You probably know her as Ms. Pati, but her name is actually Barbara Patricia Light and if you know anything about her, you know that her last name could not be more fitting to her character. If you’ve ever walked into the cafeteria or the Rat, she has probably greeted you with a smile and called you by name if she’s had the chance to learn it. Ms. Pati is just one of the many caring people who serve us on a daily basis, and in one way or another, we’ve probably all had an interaction with her. But how many of us have actually taken the time to get to know her?

I sat down with Ms. Pati to get to know the woman behind the smile and the black Aramark uniform. She wasn’t always the light on campus that she is now. In fact, she came to the University of Dallas without a smile at all, afraid to open herself up and terrible at remembering people’s names.

“When I came here I was so shy. I wasn’t used to being around people that were so positive and had so much to bring to my life,” she recalled.

Pati has gone from being a shy woman to being an example of kindness and friendship.  -Photo by Elizabeth Kerin
Pati has gone from being a shy woman to being an example of kindness and friendship.
-Photo by Elizabeth Kerin

“A month after I started working here, I went to a baseball game with my husband and some UD students who were there had to introduce themselves to him because I didn’t know their names. From that point on I knew I had to learn who the people were around me and I wanted to, and I have made it a point ever since,” she said.

Ms. Pati has become an icon of the UD cafeteria and she attributes this to the kindness that has been shown to her by the UD community. She now uses her stature to reach out to as many students as possible in order to make a difference in a community that she credits for so much of her own personal growth.

“Everyone here has treated me so well and I feel that I want to give back to this place,” she said. “Sometimes when I think about it I get emotional. The kids here help me to be a better person; they have completely enriched and nourished me in every way.”

As a mother to a son with Asperger’s syndrome, she stresses the importance of spreading unconditional kindness to everyone.

“You never know what someone is going through, so I try to read people,” she said. “Reading their reactions and their moods is important in order to get to know them and I try to lighten the mood when I see someone is having a difficult time and ask how they are really doing.”

Surprisingly, one of Ms. Pati’s biggest pet peeves is something that she encounters from students every day.

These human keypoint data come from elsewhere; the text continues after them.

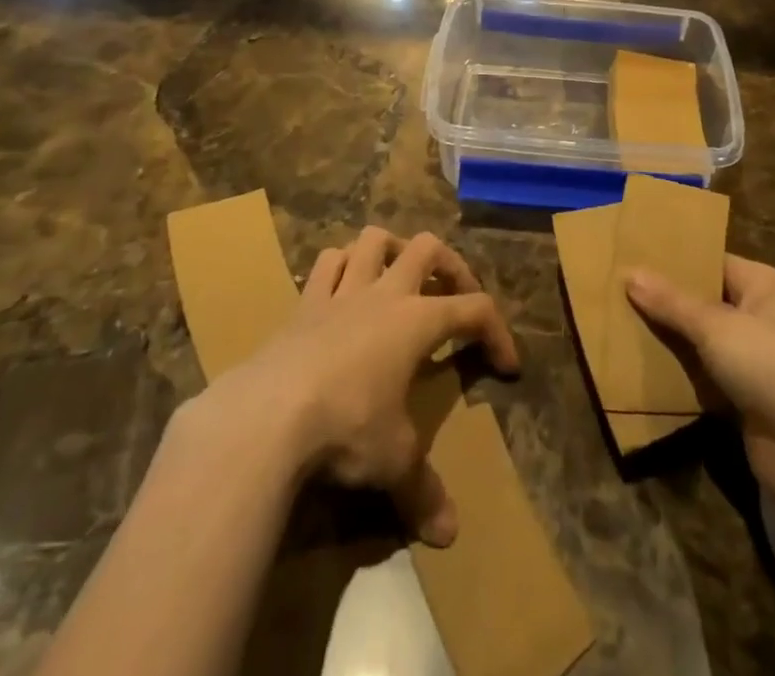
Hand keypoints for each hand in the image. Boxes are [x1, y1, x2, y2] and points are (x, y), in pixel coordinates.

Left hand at [206, 227, 518, 547]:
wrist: (267, 415)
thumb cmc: (346, 426)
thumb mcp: (392, 462)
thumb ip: (422, 491)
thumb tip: (448, 534)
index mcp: (418, 321)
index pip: (475, 310)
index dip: (498, 332)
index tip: (507, 367)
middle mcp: (385, 294)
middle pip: (428, 248)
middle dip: (450, 266)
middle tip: (454, 297)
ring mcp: (341, 293)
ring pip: (373, 240)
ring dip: (391, 250)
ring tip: (398, 276)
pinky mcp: (303, 304)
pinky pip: (325, 265)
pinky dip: (340, 267)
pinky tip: (341, 288)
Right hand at [626, 256, 774, 514]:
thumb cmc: (772, 364)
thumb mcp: (715, 325)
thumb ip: (671, 302)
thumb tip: (630, 272)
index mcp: (761, 285)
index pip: (711, 261)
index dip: (674, 260)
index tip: (631, 257)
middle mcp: (760, 317)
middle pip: (703, 302)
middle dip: (665, 302)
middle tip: (615, 292)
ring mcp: (754, 362)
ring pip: (701, 343)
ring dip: (669, 342)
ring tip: (617, 327)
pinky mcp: (746, 402)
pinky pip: (704, 380)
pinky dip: (679, 378)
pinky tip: (641, 371)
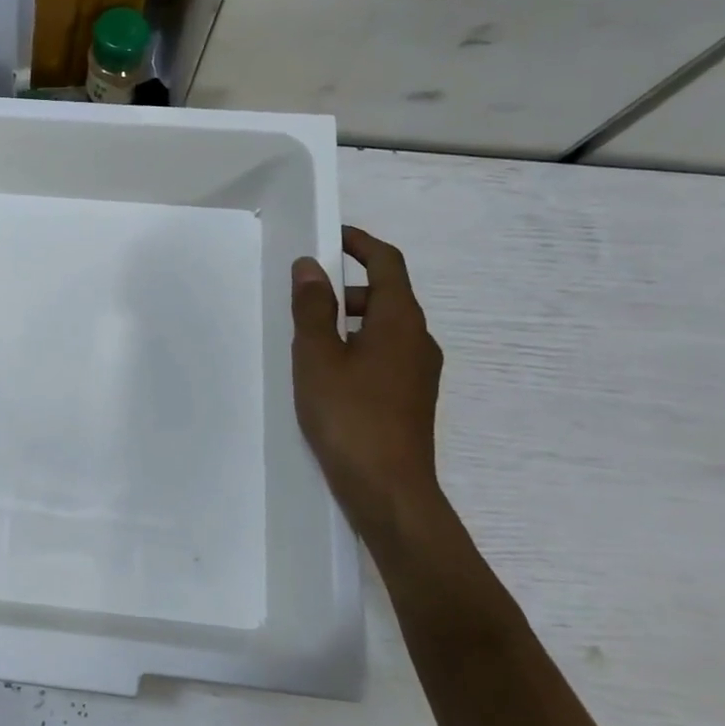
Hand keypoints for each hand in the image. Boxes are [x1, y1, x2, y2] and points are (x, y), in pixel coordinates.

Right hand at [290, 227, 444, 539]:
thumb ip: (313, 307)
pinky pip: (384, 354)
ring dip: (350, 319)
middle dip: (347, 286)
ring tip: (308, 337)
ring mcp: (419, 372)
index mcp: (401, 321)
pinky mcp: (410, 398)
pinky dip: (357, 346)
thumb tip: (311, 266)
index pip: (387, 263)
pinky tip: (328, 373)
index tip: (331, 235)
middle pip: (387, 295)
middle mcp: (419, 340)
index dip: (361, 243)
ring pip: (384, 328)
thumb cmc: (349, 415)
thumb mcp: (317, 356)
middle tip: (305, 294)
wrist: (389, 490)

“I know it is proper grammar, but when I ask someone how they are doing, I don’t want to hear that they are ‘doing well,’” she said. “I want their honest answer whether [they] are doing awesome or having a difficult day. That’s how you really get to know someone.”

The message she wants to drive home to the UD community is to “pay it forward.” It is a mantra that we should all embody, one that we should all spread.

“I want to encourage students to make a new friend, to sit with someone who is eating alone, to smile at everyone and to pay it forward,” she said. “You never know what that could lead to.”